The collection is used for teaching mammalogy and zoology classes at IMNH and ISU. The collection provides a critical resource for taxanomic and genetic studies by mammalogists, paleontologists, archaeologists, and wildlife managers.
Herpetology is the study of reptiles and amphibians, including turtles, snakes, lizards, frogs, toads, and salamanders. The herpetology collection contains nearly 2,500 fluid-preserved specimens. It is one of the largest collections of Idaho herps and represents most of the 35 native species. The collection is predominantly from Idaho and surrounding states and includes specimens from the Idaho and Montana Natural Heritage Programs, Craters of the Moon National Monument, Yellowstone and Grand Teton National Parks, and the collection formerly held by the University of Idaho.
Dr.

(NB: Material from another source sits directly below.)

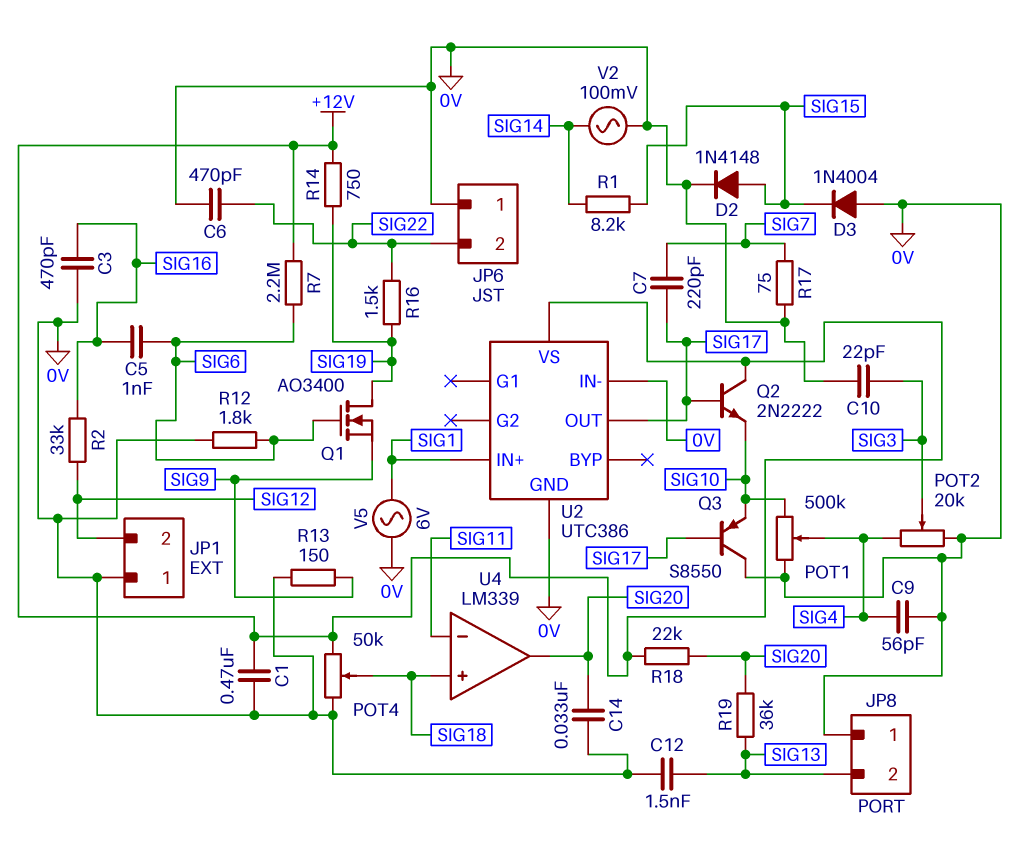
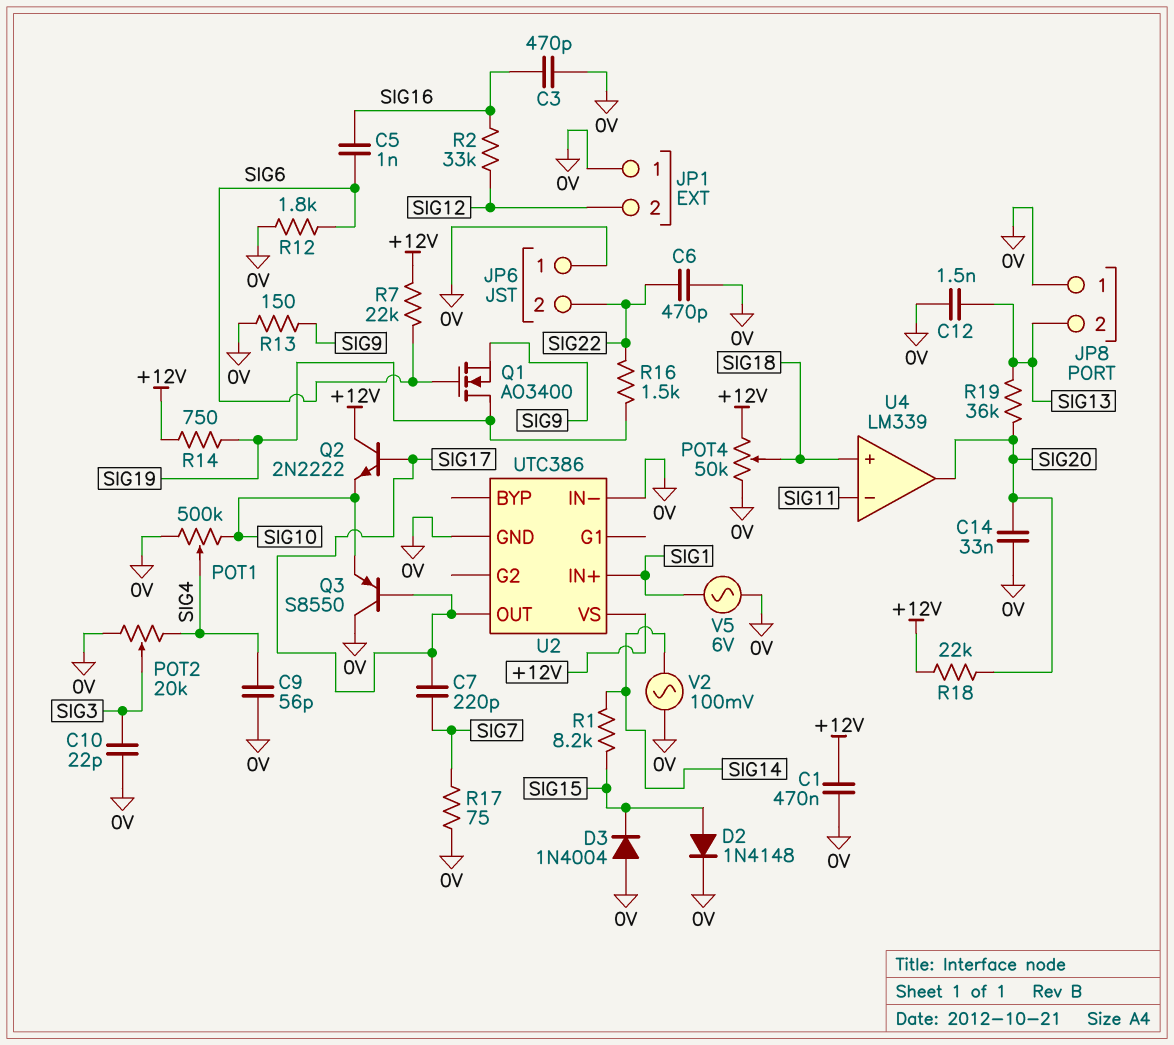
R7: 2.2M (+12V, SIG6) -> 22k (+12V, SIG6)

Allan Linder curated the collection until 1988. Dr. Charles R. Peterson is the current affiliate curator. Dr. Peterson and his students have conducted amphibian research and monitoring in Idaho and in Yellowstone National Park. He and Ted Koch of the U.S. Fish and Wildlife Service published a field guide to the amphibians and reptiles of Yellowstone and Grand Teton National Parks. The collection is databased and georeferenced and has been used to map amphibian and reptile distributions in Idaho.
To contact Dr. Peterson:
208-282-2922 or email@example.com
Ichthyology is the study of fish. The IMNH fish collection includes approximately 1000 fluid-preserved lots of specimens. These collections represent most of Idaho’s 68 native and introduced species, with a geographic concentration in Southeast Idaho. Both lake and stream habitats are represented and included collections from Bear Lake and the Snake River and its tributaries.
Specimens are mostly collections from ISU faculty and student researchers. The collection is under the care of Dr. Ernest Keeley, contact Dr. Keeley at (208) 282-3145 or firstname.lastname@example.org
Ornithology is the study of birds. The collection is comprised of study skins, mounts, eggs, and nests totaling approximately 1300 catalogued specimens and associated data. Specimens have been donated or collected by private individuals, Idaho Fish and Game, U. S. Fish and Wildlife and researchers.
A large collection of mounted specimens and skins was donated to IMNH by Mr. Richard (Dick) Jeppson. Dick was a local high school teacher and taxidermist, who also provided service in a variety of ways to the museum.
This collection is a resource for exhibits, museum and university classes, local science teachers, wood carvers and artists. In addition, this collection provides a unique window to examine the changes in avian populations and their habitats in Idaho and the Intermountain West.